JETROフィリピンは14日、新型コロナウイルス感染症に関連する経済動向の新しい情報を発表しました。
2020年以降の経済予測を下方修正
経済閣僚で構成される予算調整委員会(DBCC)は8月6日、フィリピンの経済成長見通しについて発表し、2020年をマイナス5.5%に、2021~2022年をプラス6.5~7.5%に下方修正した。従来(5月13日)は、それぞれマイナス2.0~マイナス3.4%、プラス8~9%としていた。DBCCは下方修正の理由について、「コロナ禍」で観光、貿易、海外就労者からの本国送金などが減退したことを挙げた。
DBCCは、主要なマクロ経済指標についても見通しを発表した。まず、インフレ率について、2020年を1.75~2.75%、2021~2022年を2~4%とし、政府が定めるターゲットレンジ(2~4%)以内に収まると予測した。次に、原油価格(ドバイ原油先物、1バレル当たり)について、2020年を35~45ドルとし、従来の23~39ドルから引き上げる一方、2021~2022年に関しては、35~50ドルのまま据え置いた。

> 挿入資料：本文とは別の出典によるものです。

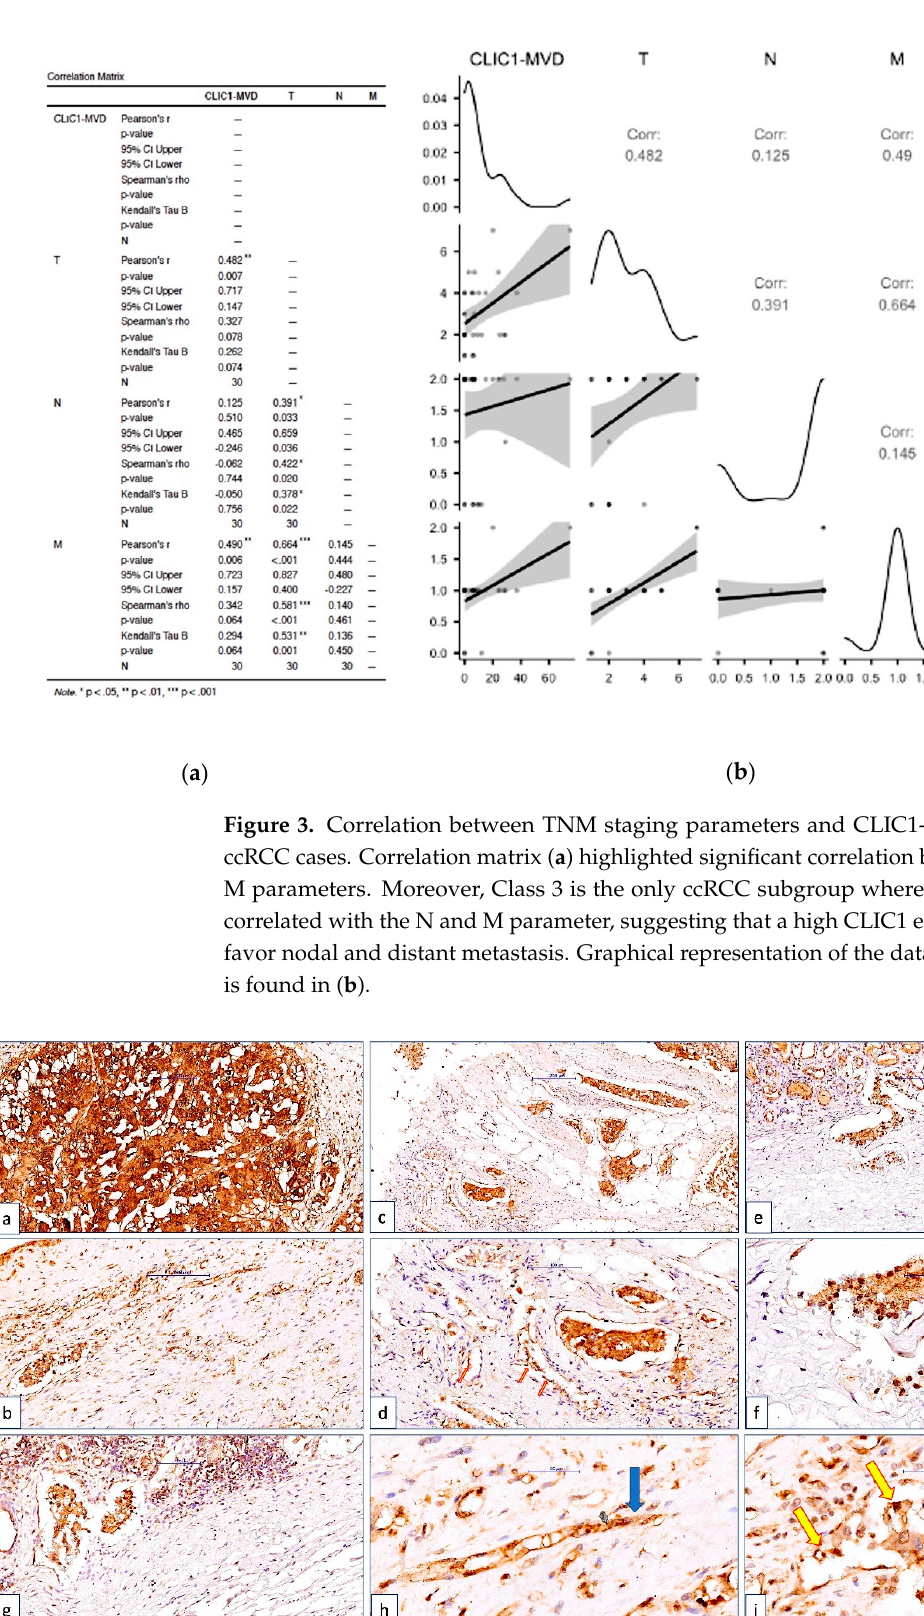
8 of 15 Figure 2. Correlation matrix from statistical analysis applied for Class 1 ( a ) and Class 2 ( b ) ccRCC subgroups related to CLIC1 expression in tumor blood vessels (CLIC1-MVD). Note the lack of sig- nificant correlation for Class 1 ( a ) and the significant correlation between CLIC1-MVD and nodal status N from TNM staging for Class 2 of ccRCC. 3.2.4. CLIC1 Expression was Highest for Class 3 Subgroup Tumor Cells and Significantly Influenced CLIC1-MVD, Tumor Stage, Nodal and Distant Metastasis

さらに、為替相場について、現在の1ドル=49ペソ(約103円、1ペソ=約2.1円)台から、2020年内に50~52ペソ、2021~2022年に50~54ペソになると予測した。また、輸出と輸入については、それぞれ2020年に前年比16%減、18%減を見込む一方、2021~2022年は5%増、8%増とした。なお、海外就労者からの本国送金は、2020年に前年比5%減、2021~2022年に4%増とみている。
フィッチ、2020年の成長率をマイナス2%からマイナス9.1%に引き下げ
政府の発表翌日の8月7日、米国の有力格付け会社フィッチ・レーティングは、グループの調査会社を通じて、2020年のフィリピン経済の見通しについて発表し、従来のマイナス2%から大きく引き下げ、マイナス9.1%とした。

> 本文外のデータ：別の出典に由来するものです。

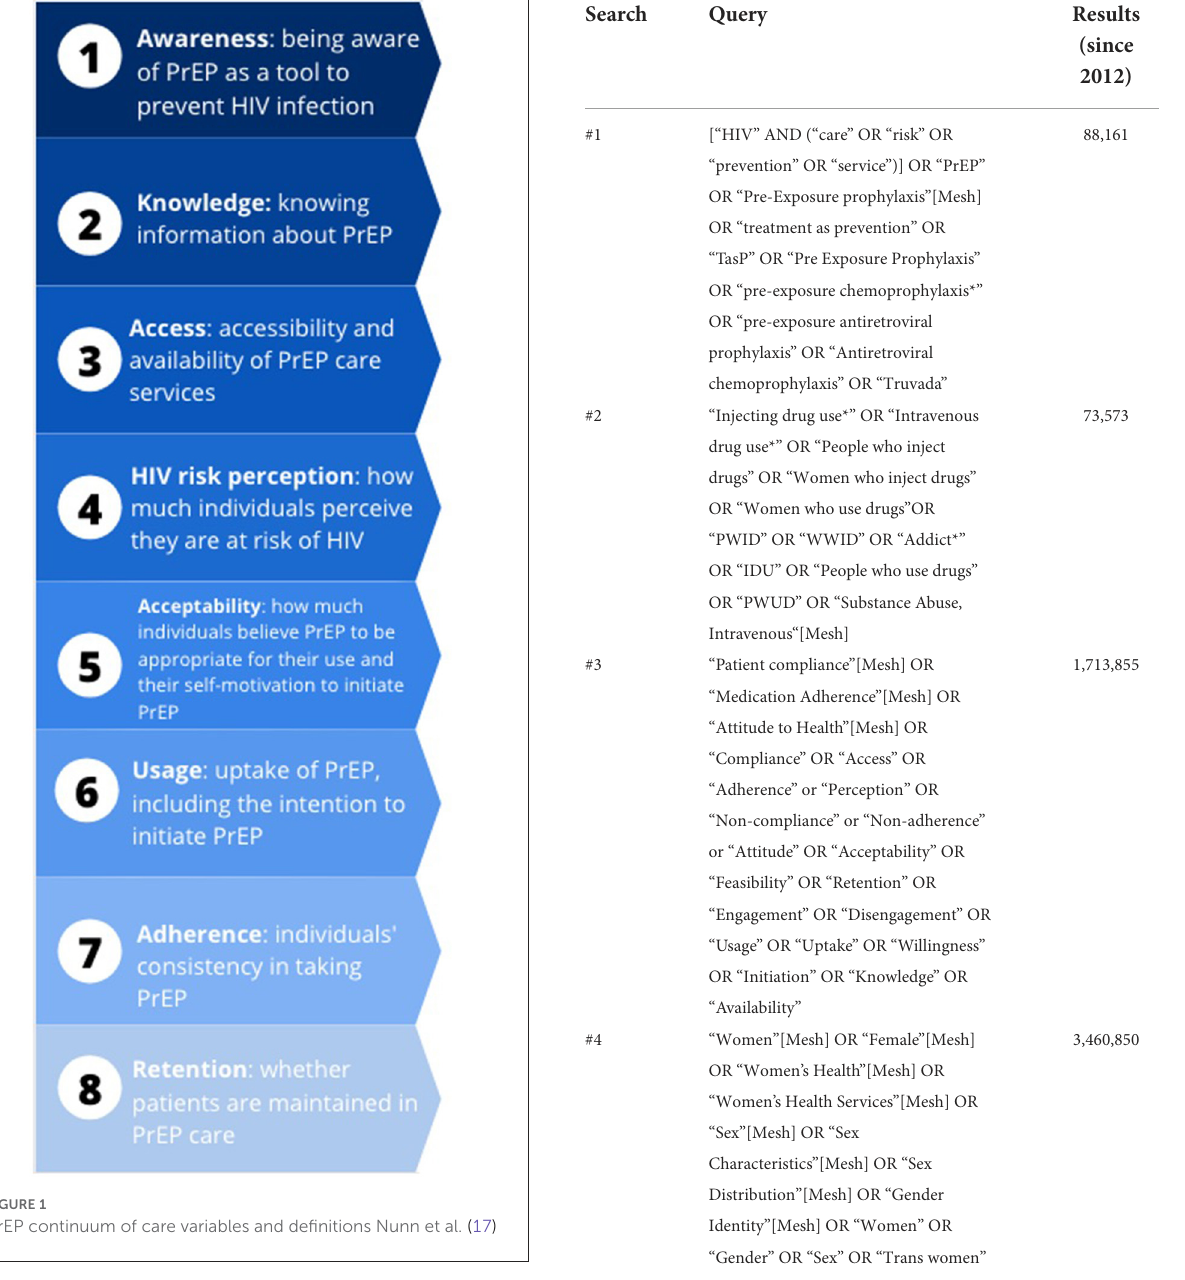
TABLE 1 Search strategy (PubMed 17 June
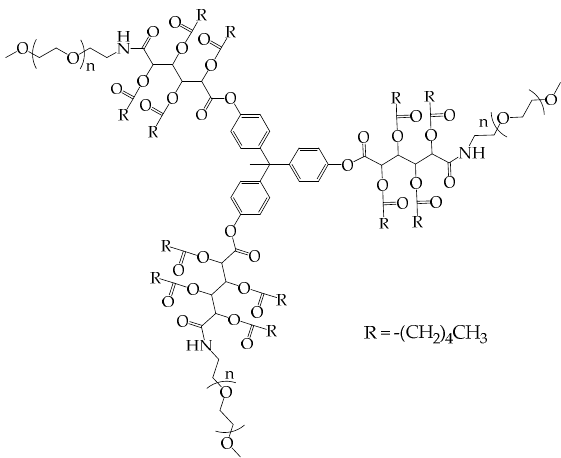
Figure 4. Multi‐arm polymers based on a poly‐alkylated hydrophobic core and a pegylated hydrophilic shell . Reproduced with permission from reference [29], Royal Society of Chemistry, 2000.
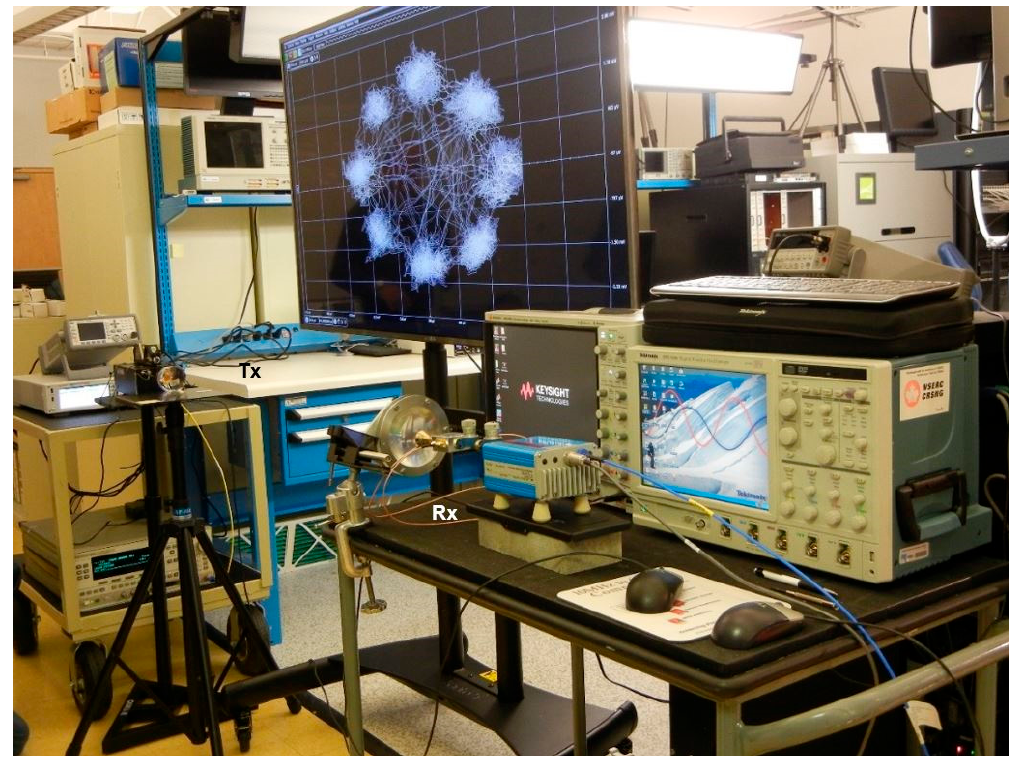
Figure 40. V-band multi-port characterization test-bench using modulated signals.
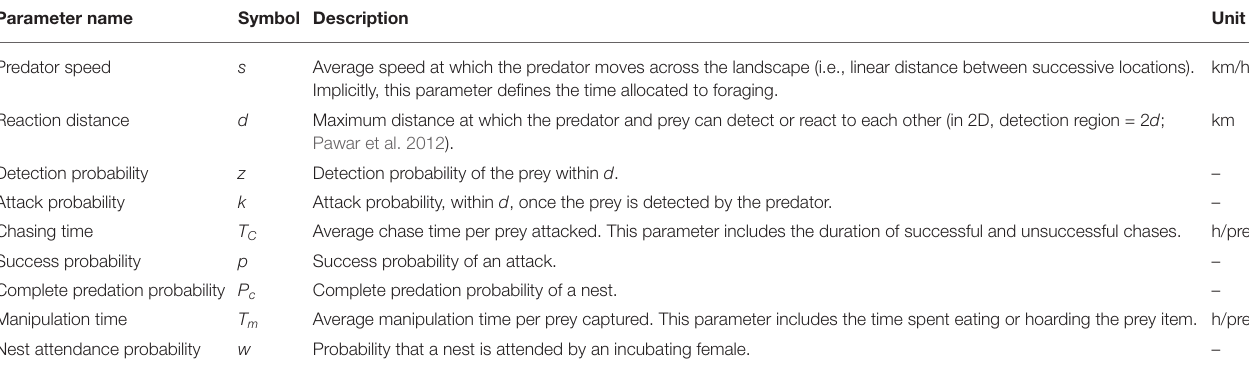
TABLE 1 | Definition of the parameters used in the functional response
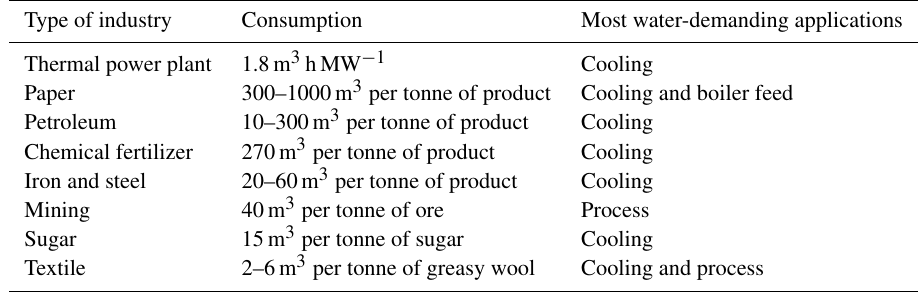
Table 2. Industrial water consumption for the most water-demanding industries. Adapted from Hunter (2001), Ranade and Bhandari (2014), Joint Research Council (2001), European Commission (2003), and Cooperman et al. (2012).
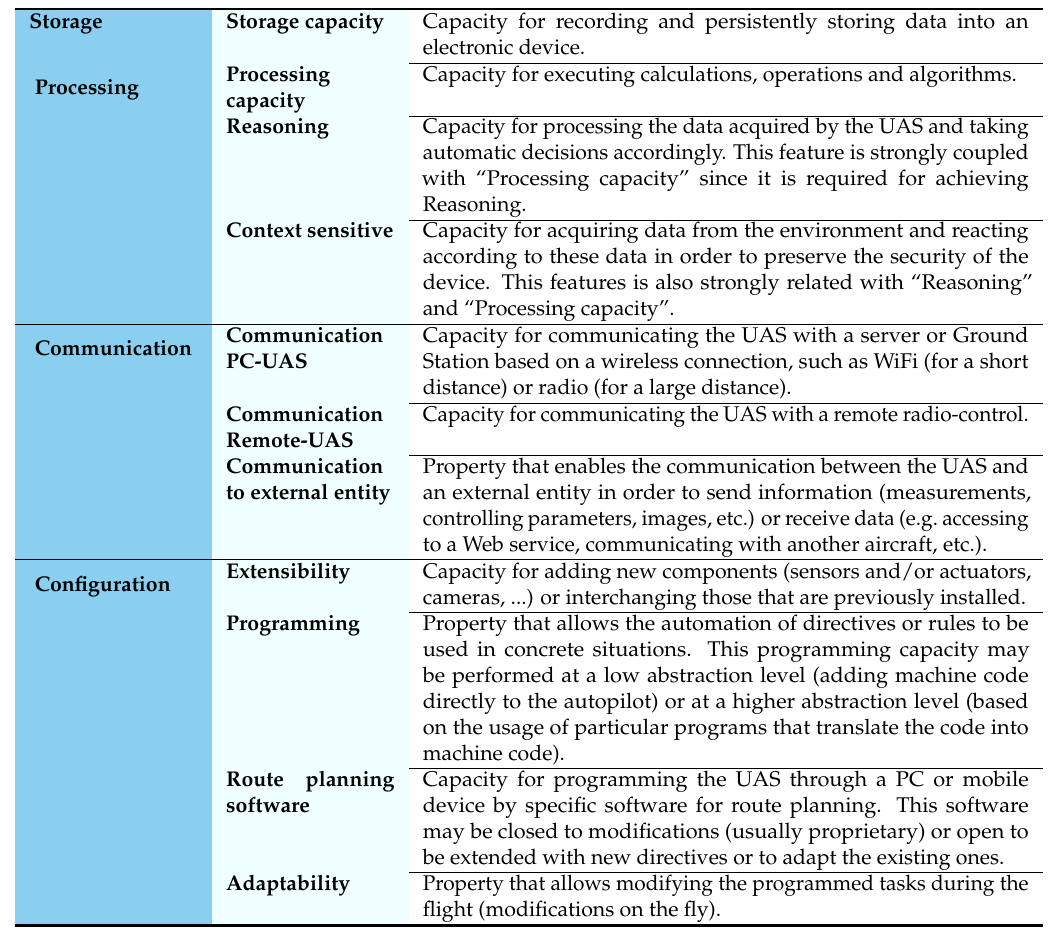
Table 2. Feature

さらに、マニラ首都圏近隣地域の厳格なコミュニティ隔離措置が12月まで継続される場合は、マイナス10.8%まで低下するとした。コミュニティ隔離措置はいったん緩和されていたが、感染者の増加を受けて、8月4日以降、再び厳格化されている。同社は、2021年の成長見通しについても、従来予測を0.3ポイント引き下げ、6.2%とした。
なお、同社は10日、フィリピンの格付けを現在の「BBB、安定的」から引き下げる可能性があることを明らかにした。